Looking ahead, these systems are starting to be used for vertical seismic profiling without running expensive wireline-deployed tools, and companies are evaluating whether the fiber can be used for other forms of seismic or microseismic monitoring. Figure 5 shows VSP data collected on a single DAS fiber optic line sensor.
When a new technology comes out, an “upgrade” can be performed by simply swapping surface hardware. There is no need to pull a completion or live with what was placed in a well originally. DAS data are being collected on wells where fiber was installed years before DAS systems were commercial.
The term “big data” is used to describe large and complex datasets. In the context of monitoring and controlling hydraulic fracturing, it is defined by the three Vs: velocity, variety and volume. DAS systems have the ability to fill a DVD with data every 30 seconds. Collecting 15 terrabytes of data on a week-long frac job is typical, with raw data processing creating audio, video and derivative data files. While the industry already is seeing huge benefits in the qualitative analysis resulting from looking at well site DTS and DAS data streams, we are merely scratching the surface.
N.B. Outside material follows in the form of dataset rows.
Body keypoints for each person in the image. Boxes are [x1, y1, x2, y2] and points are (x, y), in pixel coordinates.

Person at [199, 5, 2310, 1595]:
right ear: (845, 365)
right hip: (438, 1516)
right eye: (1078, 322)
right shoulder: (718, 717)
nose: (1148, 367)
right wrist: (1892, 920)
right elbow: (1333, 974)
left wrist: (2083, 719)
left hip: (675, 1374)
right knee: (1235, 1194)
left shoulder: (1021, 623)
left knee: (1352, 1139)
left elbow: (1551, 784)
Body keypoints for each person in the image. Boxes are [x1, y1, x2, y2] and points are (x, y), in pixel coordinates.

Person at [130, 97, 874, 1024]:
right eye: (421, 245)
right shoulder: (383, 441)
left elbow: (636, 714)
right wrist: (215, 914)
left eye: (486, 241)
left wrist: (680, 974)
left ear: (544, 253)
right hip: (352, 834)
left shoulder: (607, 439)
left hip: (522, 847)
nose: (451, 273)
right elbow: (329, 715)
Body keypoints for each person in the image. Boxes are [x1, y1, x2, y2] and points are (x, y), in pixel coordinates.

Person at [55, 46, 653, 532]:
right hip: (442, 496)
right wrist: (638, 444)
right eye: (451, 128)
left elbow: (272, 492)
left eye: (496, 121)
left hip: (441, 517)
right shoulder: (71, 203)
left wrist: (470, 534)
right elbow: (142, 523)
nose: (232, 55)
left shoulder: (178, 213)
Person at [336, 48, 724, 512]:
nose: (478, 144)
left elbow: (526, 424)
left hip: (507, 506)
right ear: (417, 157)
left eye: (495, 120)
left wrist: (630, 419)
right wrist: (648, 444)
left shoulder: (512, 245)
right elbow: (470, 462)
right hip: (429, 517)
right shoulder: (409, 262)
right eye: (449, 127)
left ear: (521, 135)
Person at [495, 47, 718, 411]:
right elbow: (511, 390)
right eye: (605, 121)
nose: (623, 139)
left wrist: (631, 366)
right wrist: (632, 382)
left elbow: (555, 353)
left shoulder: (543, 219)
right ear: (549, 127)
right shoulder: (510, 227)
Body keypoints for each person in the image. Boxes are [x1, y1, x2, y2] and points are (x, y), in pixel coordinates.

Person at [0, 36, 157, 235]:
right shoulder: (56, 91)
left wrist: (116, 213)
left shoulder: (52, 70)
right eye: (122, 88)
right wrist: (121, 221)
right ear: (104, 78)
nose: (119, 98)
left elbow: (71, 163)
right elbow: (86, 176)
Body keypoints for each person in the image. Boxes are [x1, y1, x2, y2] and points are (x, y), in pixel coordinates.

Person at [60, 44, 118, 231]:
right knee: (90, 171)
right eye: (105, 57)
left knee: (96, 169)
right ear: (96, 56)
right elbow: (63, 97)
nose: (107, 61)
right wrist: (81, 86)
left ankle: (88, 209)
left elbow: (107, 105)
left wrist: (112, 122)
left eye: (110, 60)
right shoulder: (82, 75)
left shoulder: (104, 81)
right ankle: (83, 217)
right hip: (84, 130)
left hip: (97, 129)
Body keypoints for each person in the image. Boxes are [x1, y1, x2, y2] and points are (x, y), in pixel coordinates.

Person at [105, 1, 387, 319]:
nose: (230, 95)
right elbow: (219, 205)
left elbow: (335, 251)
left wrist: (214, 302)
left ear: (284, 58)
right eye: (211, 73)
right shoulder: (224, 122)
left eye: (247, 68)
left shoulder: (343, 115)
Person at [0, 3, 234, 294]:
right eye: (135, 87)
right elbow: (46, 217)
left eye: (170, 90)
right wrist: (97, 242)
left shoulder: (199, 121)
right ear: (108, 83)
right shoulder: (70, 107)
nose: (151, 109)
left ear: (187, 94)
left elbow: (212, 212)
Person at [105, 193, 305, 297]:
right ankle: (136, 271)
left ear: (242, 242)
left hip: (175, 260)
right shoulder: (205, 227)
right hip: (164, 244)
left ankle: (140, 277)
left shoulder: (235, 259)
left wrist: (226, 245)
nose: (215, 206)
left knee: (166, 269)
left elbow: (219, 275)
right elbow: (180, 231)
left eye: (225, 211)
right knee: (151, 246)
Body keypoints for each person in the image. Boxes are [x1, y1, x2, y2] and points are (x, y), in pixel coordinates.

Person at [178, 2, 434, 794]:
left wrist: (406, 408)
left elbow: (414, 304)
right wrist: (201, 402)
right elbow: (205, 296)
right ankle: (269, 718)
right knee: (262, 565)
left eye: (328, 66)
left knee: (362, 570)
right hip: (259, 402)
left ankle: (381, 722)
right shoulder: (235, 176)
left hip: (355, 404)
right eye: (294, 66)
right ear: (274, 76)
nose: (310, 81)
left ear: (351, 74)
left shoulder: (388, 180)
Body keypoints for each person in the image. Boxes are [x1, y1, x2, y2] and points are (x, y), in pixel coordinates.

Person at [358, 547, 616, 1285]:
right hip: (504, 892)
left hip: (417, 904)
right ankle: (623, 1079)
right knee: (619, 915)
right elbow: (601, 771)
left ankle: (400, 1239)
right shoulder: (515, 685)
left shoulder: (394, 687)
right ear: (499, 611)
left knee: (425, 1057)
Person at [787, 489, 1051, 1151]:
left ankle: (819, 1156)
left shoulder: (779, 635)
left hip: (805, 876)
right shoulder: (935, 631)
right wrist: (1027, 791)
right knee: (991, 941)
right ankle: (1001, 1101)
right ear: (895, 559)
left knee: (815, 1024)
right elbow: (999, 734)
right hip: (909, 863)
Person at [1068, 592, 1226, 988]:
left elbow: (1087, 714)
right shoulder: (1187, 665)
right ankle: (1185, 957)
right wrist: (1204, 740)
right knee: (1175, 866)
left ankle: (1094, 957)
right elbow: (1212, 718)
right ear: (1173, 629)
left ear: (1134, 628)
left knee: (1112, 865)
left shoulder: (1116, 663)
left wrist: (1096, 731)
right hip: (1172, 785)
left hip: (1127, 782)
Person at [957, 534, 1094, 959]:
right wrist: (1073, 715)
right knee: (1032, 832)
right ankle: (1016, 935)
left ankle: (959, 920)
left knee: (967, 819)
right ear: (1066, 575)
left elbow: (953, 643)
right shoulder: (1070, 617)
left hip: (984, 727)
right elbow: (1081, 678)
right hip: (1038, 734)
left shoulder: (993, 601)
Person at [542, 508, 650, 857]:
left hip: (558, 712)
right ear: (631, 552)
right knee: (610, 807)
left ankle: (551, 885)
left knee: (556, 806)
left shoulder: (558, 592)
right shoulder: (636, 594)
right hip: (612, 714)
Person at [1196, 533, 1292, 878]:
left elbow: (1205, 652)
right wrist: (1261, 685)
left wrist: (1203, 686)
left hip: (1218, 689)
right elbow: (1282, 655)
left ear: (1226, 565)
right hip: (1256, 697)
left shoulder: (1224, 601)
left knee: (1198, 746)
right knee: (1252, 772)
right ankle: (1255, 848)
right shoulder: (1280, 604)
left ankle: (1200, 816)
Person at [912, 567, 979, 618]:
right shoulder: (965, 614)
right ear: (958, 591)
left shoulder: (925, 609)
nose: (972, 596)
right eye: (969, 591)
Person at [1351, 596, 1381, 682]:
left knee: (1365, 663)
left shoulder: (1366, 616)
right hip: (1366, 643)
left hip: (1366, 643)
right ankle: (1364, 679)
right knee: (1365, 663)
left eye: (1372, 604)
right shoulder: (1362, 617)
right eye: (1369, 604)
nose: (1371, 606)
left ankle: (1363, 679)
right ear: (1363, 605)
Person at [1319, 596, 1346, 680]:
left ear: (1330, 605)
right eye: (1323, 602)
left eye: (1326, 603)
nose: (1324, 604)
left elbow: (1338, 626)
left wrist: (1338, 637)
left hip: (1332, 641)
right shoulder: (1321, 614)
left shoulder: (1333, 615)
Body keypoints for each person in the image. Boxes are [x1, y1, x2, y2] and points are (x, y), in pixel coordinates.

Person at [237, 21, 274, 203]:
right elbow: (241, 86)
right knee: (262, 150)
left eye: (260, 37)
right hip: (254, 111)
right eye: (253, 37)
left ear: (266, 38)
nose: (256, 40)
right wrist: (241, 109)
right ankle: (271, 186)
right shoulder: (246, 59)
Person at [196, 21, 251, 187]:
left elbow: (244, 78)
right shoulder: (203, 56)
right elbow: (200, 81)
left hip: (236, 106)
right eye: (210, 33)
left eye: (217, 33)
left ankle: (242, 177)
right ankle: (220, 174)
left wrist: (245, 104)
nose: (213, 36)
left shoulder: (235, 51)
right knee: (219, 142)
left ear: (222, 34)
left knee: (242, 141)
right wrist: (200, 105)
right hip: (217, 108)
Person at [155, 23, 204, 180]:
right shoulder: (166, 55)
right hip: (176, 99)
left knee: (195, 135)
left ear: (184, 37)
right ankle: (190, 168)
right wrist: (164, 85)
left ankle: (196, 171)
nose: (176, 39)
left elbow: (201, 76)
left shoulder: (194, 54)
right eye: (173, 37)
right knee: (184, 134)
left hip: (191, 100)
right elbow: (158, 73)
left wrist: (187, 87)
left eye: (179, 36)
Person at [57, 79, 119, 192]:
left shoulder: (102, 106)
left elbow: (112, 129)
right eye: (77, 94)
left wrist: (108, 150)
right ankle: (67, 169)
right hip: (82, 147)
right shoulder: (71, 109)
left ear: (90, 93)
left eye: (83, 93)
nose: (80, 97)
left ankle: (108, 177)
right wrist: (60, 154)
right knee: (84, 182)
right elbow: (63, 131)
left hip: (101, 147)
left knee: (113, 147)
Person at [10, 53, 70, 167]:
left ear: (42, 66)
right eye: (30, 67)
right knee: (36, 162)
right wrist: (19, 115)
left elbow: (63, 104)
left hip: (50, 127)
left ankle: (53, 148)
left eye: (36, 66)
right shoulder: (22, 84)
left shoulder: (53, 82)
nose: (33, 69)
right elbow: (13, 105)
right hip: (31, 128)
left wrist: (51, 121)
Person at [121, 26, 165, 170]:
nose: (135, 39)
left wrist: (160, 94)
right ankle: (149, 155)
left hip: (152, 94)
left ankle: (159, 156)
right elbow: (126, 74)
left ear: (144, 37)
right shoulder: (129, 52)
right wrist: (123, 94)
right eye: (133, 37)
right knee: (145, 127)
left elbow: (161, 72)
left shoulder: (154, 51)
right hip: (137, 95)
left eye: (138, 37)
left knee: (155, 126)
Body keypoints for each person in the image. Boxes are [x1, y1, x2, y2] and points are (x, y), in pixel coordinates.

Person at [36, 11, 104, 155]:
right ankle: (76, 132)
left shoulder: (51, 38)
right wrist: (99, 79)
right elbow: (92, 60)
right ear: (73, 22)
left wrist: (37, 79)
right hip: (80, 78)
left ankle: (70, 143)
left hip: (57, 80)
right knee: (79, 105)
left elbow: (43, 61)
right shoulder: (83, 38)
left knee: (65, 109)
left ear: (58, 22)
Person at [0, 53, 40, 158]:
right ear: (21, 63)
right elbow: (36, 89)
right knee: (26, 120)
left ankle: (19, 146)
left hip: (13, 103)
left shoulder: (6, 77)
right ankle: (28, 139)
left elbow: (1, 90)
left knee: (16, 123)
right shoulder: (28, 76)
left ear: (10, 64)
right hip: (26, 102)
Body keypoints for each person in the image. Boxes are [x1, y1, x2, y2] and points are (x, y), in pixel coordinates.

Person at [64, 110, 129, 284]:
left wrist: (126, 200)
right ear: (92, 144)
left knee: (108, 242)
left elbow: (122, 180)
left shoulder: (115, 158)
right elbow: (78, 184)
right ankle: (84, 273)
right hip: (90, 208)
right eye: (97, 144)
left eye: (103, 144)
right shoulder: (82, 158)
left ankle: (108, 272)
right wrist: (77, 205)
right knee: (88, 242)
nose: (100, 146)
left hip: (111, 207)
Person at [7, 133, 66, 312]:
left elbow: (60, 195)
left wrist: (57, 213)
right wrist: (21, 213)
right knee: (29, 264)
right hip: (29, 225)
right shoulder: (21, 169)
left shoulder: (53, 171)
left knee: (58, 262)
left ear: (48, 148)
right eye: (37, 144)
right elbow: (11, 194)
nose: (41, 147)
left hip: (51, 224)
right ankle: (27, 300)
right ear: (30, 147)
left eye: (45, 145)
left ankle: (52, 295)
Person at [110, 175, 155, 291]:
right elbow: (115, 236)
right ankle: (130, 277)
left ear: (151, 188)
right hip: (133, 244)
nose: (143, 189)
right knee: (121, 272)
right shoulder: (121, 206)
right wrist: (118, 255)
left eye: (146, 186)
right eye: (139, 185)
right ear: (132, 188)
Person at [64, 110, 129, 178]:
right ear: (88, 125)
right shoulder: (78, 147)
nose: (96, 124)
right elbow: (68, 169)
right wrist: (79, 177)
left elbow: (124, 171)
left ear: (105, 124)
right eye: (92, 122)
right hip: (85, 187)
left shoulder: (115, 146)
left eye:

Embedded in the distributed sensing data are layers upon layers of information that the industry is only now starting to get its head around. Some of the value will be unlocked only when operators are able to cross-correlate these data with databases containing well bore, treatment, reservoir and seismic information and models. Applying data analytics and parallel computing on a large scale is going to be the key to fully exploiting these strange, but exciting new diagnostic tools.
GLENN R. MCCOLPIN is director of reservoir monitoring for Halliburton’s Pinnacle service line. He is responsible for developing and implementing near-well-bore and far-field diagnostic solutions for reservoir surveillance and stimulation optimization, ranging from fiber optic sensing to microseismic and ground- or satellite-based microdeformation monitoring. McColpin started his career in nuclear logging and directional drilling with Sperry Sun Drilling Services. He spent 12 years with Landmark Graphics in various management roles, including product development, sales and consulting. At Pinnacle, McColpin served as vice president of sales and marketing before taking on the challenge of building a world-class fiber optic sensing business. He also is on the board of Prime Photonics, a fiber optical sensing company specializing in solutions for harsh environments. McColpin previously served on the boards of Yates Petroleum and Agave Energy. He holds three U.S. patents and earned a degree in petroleum engineering from the New Mexico Institute of Mining and Technology.